A terrible fear pulsed through Braq as his eyes scanned the forest beneath them, the trees shadowy and foreboding. “It smells… far,” Ki-yu whispered. “Maybe that’s roht mama?”
“Perhaps,” Braq replied as thunder rumbled in the distance. ”If it is a roht, then it would be hibernating at this time of year. They didn’t like the cold, that’s why we…” The epiphany struck him like lightning from the dark clouds above. Roht were never found this far south, it’s too cold for them. He took her by the shoulders.
“Remember the cub?!” he asked her, and she nodded warily, surprised by his change in tone. “When we found it, you said there was another smell in the clearing, one that smelled like Turin and I, but wasn’t. Was that the same smell as Juran and Teraka?” Ki-yu tilted her head, considering the half-remembered smell. Her nose twitched at the phantom recollection.
“Maybe…” she said. “It… was a faint smell, not clear.”
“But it could have been them?” She raised her brows and stuck out her lips, and Braq took that for another maybe. It makes sense as for how they got here, but not for why.
“Why bring dangerous predator into forest?” Ki-yu asked, clearly thinking along similar lines. “They hate predators!”
“I have no idea,” Braq said, shaking his head. “But if they did, it would have been a great effort to do so, so it must have been important. It’s just a silly plan if that’s the case, they’re poorly adapted to the cold. We’ll have to be more careful in the summer months, but like I said they should be hibernating right now.”
“What’s that?”
“It’s where an animal hides away and sleeps in a hollow, or a crevice, or a cave to wait out the winter.”
“L-like this one?” she asked nervously. Braq bristled, and for a moment he thought he had been profoundly stupid. “I… I think we would have known pretty quickly if there was a roht in this cave,” he said, still casting his torch back into the dark cavern. “C-can you smell anything in the cave?” he added, loosening the strap of the rifle on his shoulder. When she shook her head, he let out a breath. Then he started chuckling, a nervous, honest chuckle, the kind children make when they know what they are doing would get them in serious trouble. Ki-yu slowly joined him, and their mirth became nervous laughter at their own foolishness.
Their journey back to the buggy was far less joyous, however. Every tree and shadow seemed to hide a massive predator, and Braq found himself rather glad to have brought the damnable firearm. Still, it was only Ki-yu’s assuredness that the smell was very distant that stopped Braq from picking her up and bolting for the vehicle.

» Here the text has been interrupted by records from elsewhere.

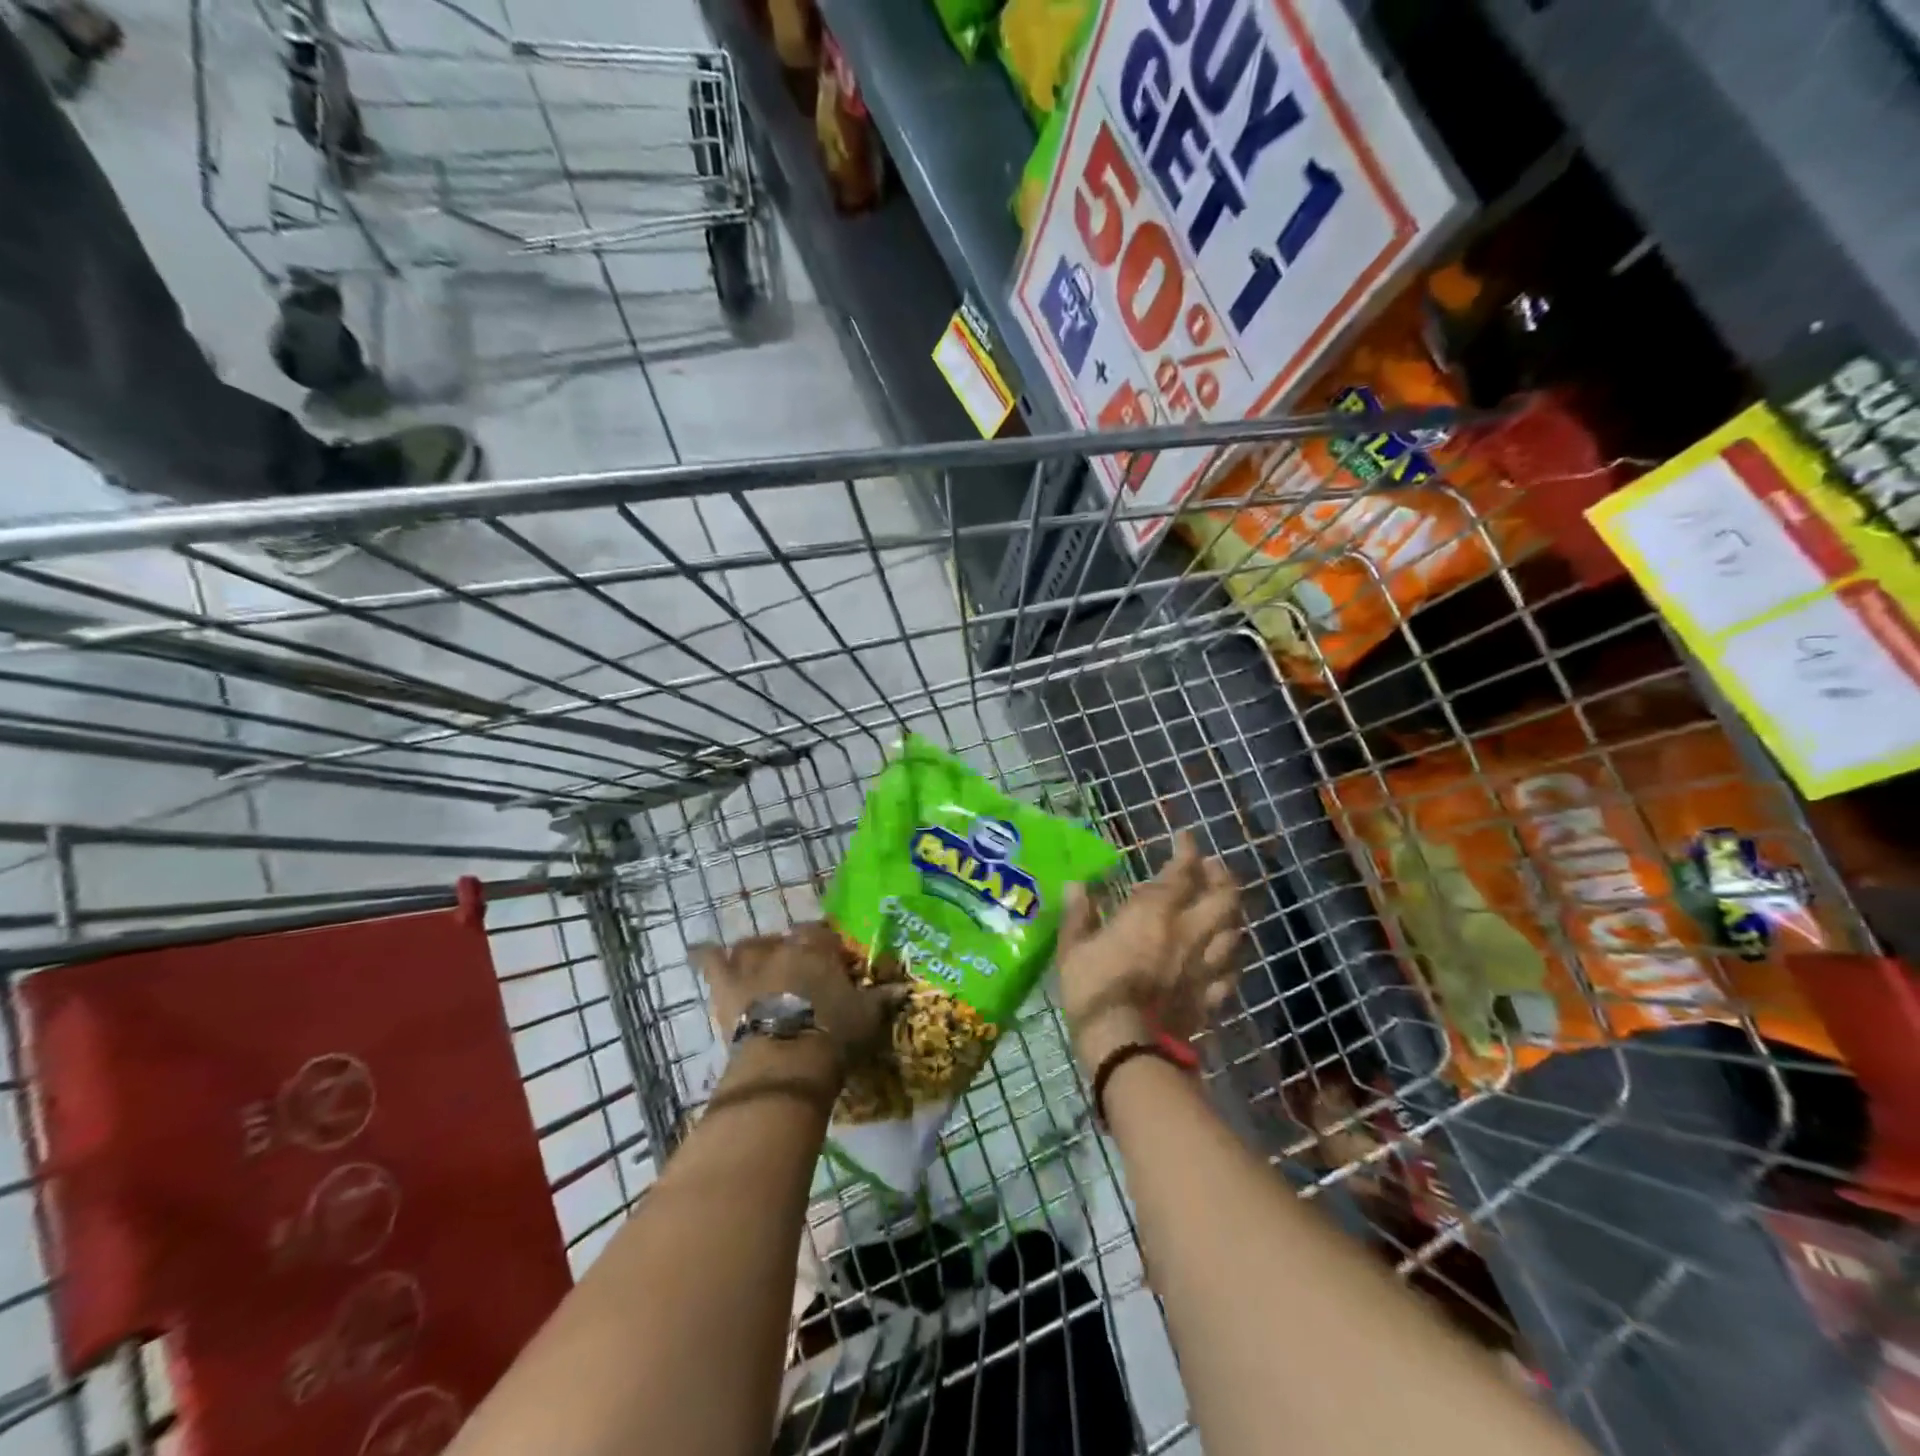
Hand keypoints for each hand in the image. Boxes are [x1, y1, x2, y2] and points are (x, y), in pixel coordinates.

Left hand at [690, 922, 900, 1071]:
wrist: (787, 1061)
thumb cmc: (833, 1035)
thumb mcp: (868, 1017)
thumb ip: (883, 999)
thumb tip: (903, 988)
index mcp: (820, 949)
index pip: (824, 933)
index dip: (827, 945)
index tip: (832, 959)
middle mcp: (785, 947)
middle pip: (787, 938)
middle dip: (791, 949)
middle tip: (797, 970)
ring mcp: (752, 963)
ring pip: (751, 945)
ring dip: (755, 952)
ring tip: (758, 963)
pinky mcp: (726, 985)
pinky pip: (710, 960)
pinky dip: (706, 954)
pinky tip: (702, 950)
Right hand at [1056, 832, 1241, 1068]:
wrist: (1128, 1049)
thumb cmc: (1095, 991)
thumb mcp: (1073, 949)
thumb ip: (1078, 915)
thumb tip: (1078, 885)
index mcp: (1154, 914)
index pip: (1182, 872)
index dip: (1187, 852)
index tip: (1185, 839)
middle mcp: (1188, 933)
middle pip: (1223, 898)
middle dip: (1221, 877)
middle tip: (1212, 868)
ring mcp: (1205, 966)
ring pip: (1235, 931)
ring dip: (1232, 912)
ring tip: (1222, 906)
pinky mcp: (1211, 997)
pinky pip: (1231, 970)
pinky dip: (1231, 956)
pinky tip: (1224, 954)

The rain threatened to start again as they cautiously got into the buggy, and the forest felt dark and close. As Braq keyed the engine and punched it down the trail back home, he shuddered at the feeling that something was watching them go.
---
“An English garden in the rain,
Something hidden and something strange.
Don't go walking in the woods,
Yes, Father dear, you're understood.
An English garden in the rain,
Someone whispered my name.
Victoria sits upon her throne,
And when we fall, we'll fall like Rome.”
– An English Garden, Sol Invictus, 1995.